Kritik

Beasts Clawing at Straws

„Beasts Clawing at Straws“ // Deutschland-Start: nicht angekündigt

Als Joong-man (Seong-woo Bae) in dem Spint der Sauna eine Tasche findet, die jemand dort vergessen haben muss, staunt er nicht schlecht, ist sie doch vollgestopft mit Geldbündeln. Aber es ist ein Geschenk des Himmels, schließlich ist das Geld bei ihm knapp, zumal er sich um seine demente Mutter kümmern muss. Und so beschließt er, das Fundstück nicht zur Polizei zu bringen, sondern lieber einzustecken. Andere haben dafür nicht ganz so viel Glück. So ist der Zollbeamte Tae-young (Woo-sung Jung) bei den falschen Leuten verschuldet. Die Prostituierte Mi-ran (Hyun-been Shin), die in der Bar von Madame Yeon-hee (Do-yeon Jeon) arbeitet, leidet dafür unter ihrem gewalttätigen Mann und bräuchte dringend Geld, um ihn aus dem Weg zu räumen …

Acht Protagonisten und Protagonistinnen, sechs Kapitel und jede Menge offene Fragen: Man kann Yong-hoon Kim sicher nicht vorwerfen, mit geringen Ambitionen oder falscher Bescheidenheit an den Start zu gehen. Immer wenn man bei dem Debüt des Regisseurs und Drehbuchautoren meint, endlich zu wissen, was Sache ist, wird man eines Besseren belehrt. Sein Film Beasts Clawing at Straws hat nicht nur Spaß dabei, seine Figuren durch die Hölle zu schicken und dabei das eine oder andere Verbrechen zu verüben. Er gefällt sich zudem dabei, das Publikum beständig an der Nase herumzuführen, Hypothesen aufstellen zu lassen, die dann blutig über den Haufen gefahren werden. Manchmal werden sie auch in Stücke zerhackt, je nachdem.

Zwischen Gier und Gewalt
Nein, man sollte kein Problem mit Gewalt haben, wenn man sich Beasts Clawing at Straws anschauen möchte. Zwar kommen hier keine echten Klauen zum Einsatz, doch die acht Figuren des Films zeigen sich – die einen mehr, die anderen weniger – bereit, für die Erfüllung ihrer Ziele über Leichen zu gehen. Dabei geht es praktisch immer um Geld. Die Motivation, was mit diesem Geld anzufangen ist, die schwankt jedoch sehr stark. Mal geht es um das Bezahlen von Schulden, in anderen Fällen ist es die Möglichkeit, einem Leben zu entfliehen. Pure Gier ist natürlich auch dabei. Und auch die Personen selbst sind sehr unterschiedlich angelegt, haben die verschiedensten Hintergründe.

Diesen bunten Haufen aufeinander loszulassen, führt zwangsläufig zu viel Chaos. Gerade zu Beginn ist dann aucg die Verwirrung groß, wenn Beasts Clawing at Straws im Minutentakt neue Figuren hinzufügt, bei denen nicht klar ist, ob sie in irgendeiner Beziehung zueinander stehen, und wenn ja in welcher. Hinzu kommt: Die Adaption eines Romans von Keisuke Sone ist weniger gradlinig, als man zunächst annehmen würde. Einiges, was man zunächst für gegeben hält, stellt sich bald als etwas anderes heraus. Yong-hoon Kim spielt da schon ganz geschickt mit den Erwartungen des Publikums, das erst nach und nach erkennt, was genau da eigentlich gespielt wird. Das mag jetzt nicht den Mindfuck-Faktor eines Die üblichen Verdächtigen haben, ein paar schöne Twists gibt es trotzdem.

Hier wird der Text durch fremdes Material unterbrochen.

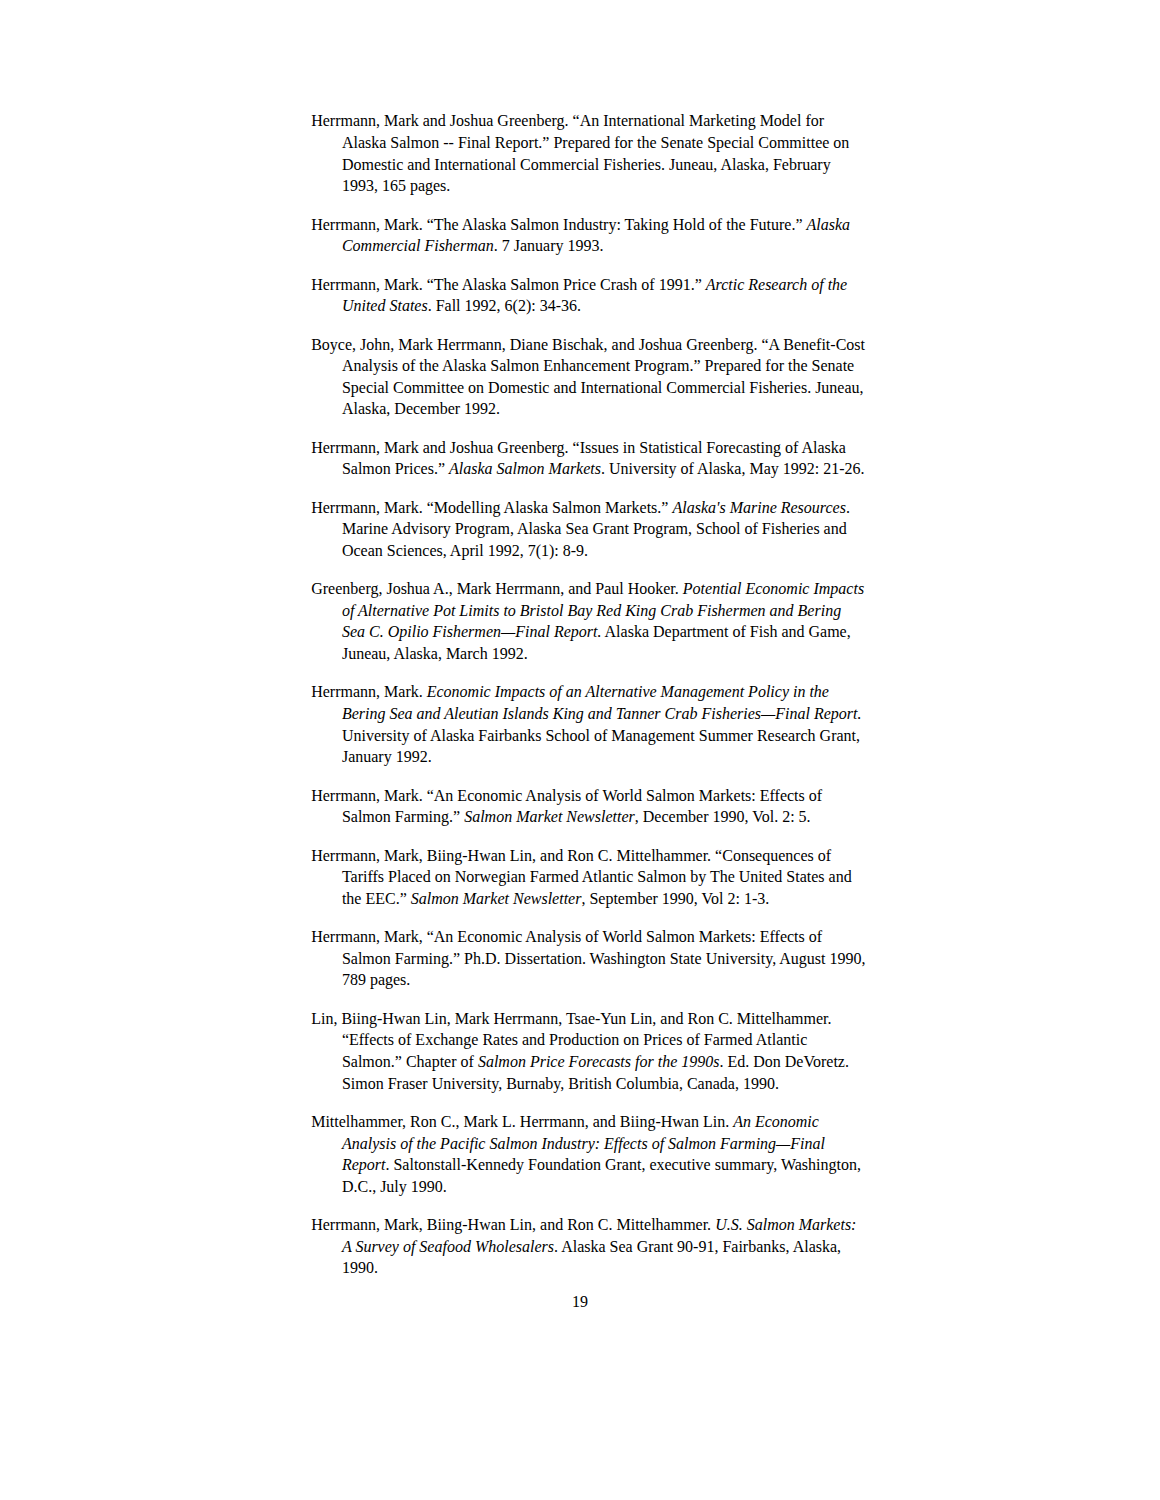Herrmann, Mark and Joshua Greenberg. “An International Marketing Model for Alaska Salmon -- Final Report.” Prepared for the Senate Special Committee on Domestic and International Commercial Fisheries. Juneau, Alaska, February 1993, 165 pages.
Herrmann, Mark. “The Alaska Salmon Industry: Taking Hold of the Future.” Alaska Commercial Fisherman. 7 January 1993.
Herrmann, Mark. “The Alaska Salmon Price Crash of 1991.” Arctic Research of the United States. Fall 1992, 6(2): 34-36.
Boyce, John, Mark Herrmann, Diane Bischak, and Joshua Greenberg. “A Benefit-Cost Analysis of the Alaska Salmon Enhancement Program.” Prepared for the Senate Special Committee on Domestic and International Commercial Fisheries. Juneau, Alaska, December 1992.
Herrmann, Mark and Joshua Greenberg. “Issues in Statistical Forecasting of Alaska Salmon Prices.” Alaska Salmon Markets. University of Alaska, May 1992: 21-26.
Herrmann, Mark. “Modelling Alaska Salmon Markets.” Alaska's Marine Resources. Marine Advisory Program, Alaska Sea Grant Program, School of Fisheries and Ocean Sciences, April 1992, 7(1): 8-9.
Greenberg, Joshua A., Mark Herrmann, and Paul Hooker. Potential Economic Impacts of Alternative Pot Limits to Bristol Bay Red King Crab Fishermen and Bering Sea C. Opilio Fishermen—Final Report. Alaska Department of Fish and Game, Juneau, Alaska, March 1992.
Herrmann, Mark. Economic Impacts of an Alternative Management Policy in the Bering Sea and Aleutian Islands King and Tanner Crab Fisheries—Final Report. University of Alaska Fairbanks School of Management Summer Research Grant, January 1992.
Herrmann, Mark. “An Economic Analysis of World Salmon Markets: Effects of Salmon Farming.” Salmon Market Newsletter, December 1990, Vol. 2: 5.
Herrmann, Mark, Biing-Hwan Lin, and Ron C. Mittelhammer. “Consequences of Tariffs Placed on Norwegian Farmed Atlantic Salmon by The United States and the EEC.” Salmon Market Newsletter, September 1990, Vol 2: 1-3.
Herrmann, Mark, “An Economic Analysis of World Salmon Markets: Effects of Salmon Farming.” Ph.D. Dissertation. Washington State University, August 1990, 789 pages.
Lin, Biing-Hwan Lin, Mark Herrmann, Tsae-Yun Lin, and Ron C. Mittelhammer. “Effects of Exchange Rates and Production on Prices of Farmed Atlantic Salmon.” Chapter of Salmon Price Forecasts for the 1990s. Ed. Don DeVoretz. Simon Fraser University, Burnaby, British Columbia, Canada, 1990.
Mittelhammer, Ron C., Mark L. Herrmann, and Biing-Hwan Lin. An Economic Analysis of the Pacific Salmon Industry: Effects of Salmon Farming—Final Report. Saltonstall-Kennedy Foundation Grant, executive summary, Washington, D.C., July 1990.
Herrmann, Mark, Biing-Hwan Lin, and Ron C. Mittelhammer. U.S. Salmon Markets: A Survey of Seafood Wholesalers. Alaska Sea Grant 90-91, Fairbanks, Alaska, 1990.
19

Ein unterhaltsames Puzzlespiel
Ein Teil des Spaßes bei dem Film liegt dann auch in der Spekulation, wie diese einzelnen Handlungsstränge wohl zueinanderfinden werden, wer denn da eigentlich mit wem warum in einer Beziehung steht. Man kann sich aber auch einfach zurücklehnen und die Schlachtplatte genießen. Gerade weil hier praktisch jeder gegen jeden kämpft, ohne sich dessen immer bewusst zu sein, kommt es immer häufiger zu Konfrontationen, die zudem von steigender Intensität sind. Begleitet wird das von einem schön schwarzen Humor, der sich geradezu in den Abgründen der Beteiligten suhlt und in den unpassendsten Momenten eine Duell-Situation heraufbeschwört. Selbst die grausamsten Momente haben eine humorvolle Note, vor allem wenn mal wieder ein Plan nicht so aufgeht wie gedacht.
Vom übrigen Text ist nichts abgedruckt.